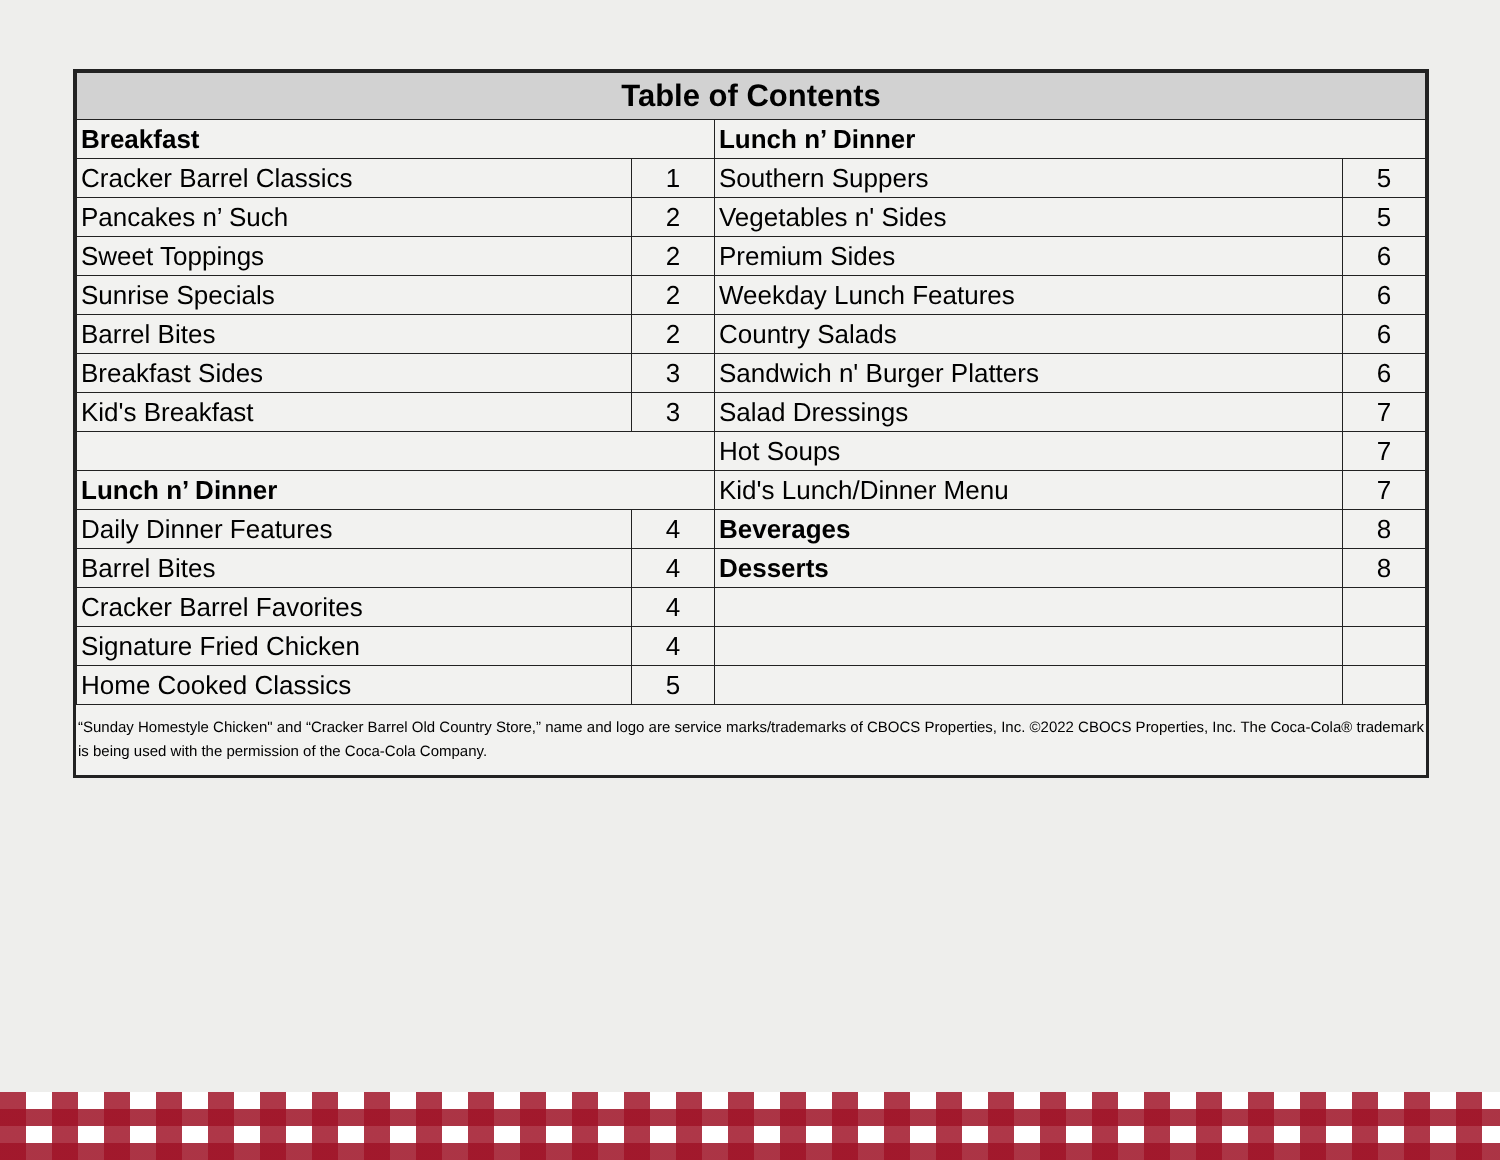| Table of Contents | | | |
| --- | --- | --- | --- |
| Breakfast | | Lunch n’ Dinner | |
| Cracker Barrel Classics | 1 | Southern Suppers | 5 |
| Pancakes n’ Such | 2 | Vegetables n' Sides | 5 |
| Sweet Toppings | 2 | Premium Sides | 6 |
| Sunrise Specials | 2 | Weekday Lunch Features | 6 |
| Barrel Bites | 2 | Country Salads | 6 |
| Breakfast Sides | 3 | Sandwich n' Burger Platters | 6 |
| Kid's Breakfast | 3 | Salad Dressings | 7 |
| | | Hot Soups | 7 |
| Lunch n’ Dinner | | Kid's Lunch/Dinner Menu | 7 |
| Daily Dinner Features | 4 | Beverages | 8 |
| Barrel Bites | 4 | Desserts | 8 |
| Cracker Barrel Favorites | 4 | | |
| Signature Fried Chicken | 4 | | |
| Home Cooked Classics | 5 | | |
“Sunday Homestyle Chicken" and “Cracker Barrel Old Country Store,” name and logo are service marks/trademarks of CBOCS Properties, Inc. ©2022 CBOCS Properties, Inc. The Coca-Cola® trademark is being used with the permission of the Coca-Cola Company.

-------

**PROBLEM TO SOLVE**
Your answer should be every line above that contains the word "Barrel".

**WRITTEN SOLUTION**
| Cracker Barrel Classics | 1 | Southern Suppers | 5 |
| Barrel Bites | 2 | Country Salads | 6 |
| Barrel Bites | 4 | Desserts | 8 |
| Cracker Barrel Favorites | 4 | | |
“Sunday Homestyle Chicken" and “Cracker Barrel Old Country Store,” name and logo are service marks/trademarks of CBOCS Properties, Inc. ©2022 CBOCS Properties, Inc. The Coca-Cola® trademark is being used with the permission of the Coca-Cola Company.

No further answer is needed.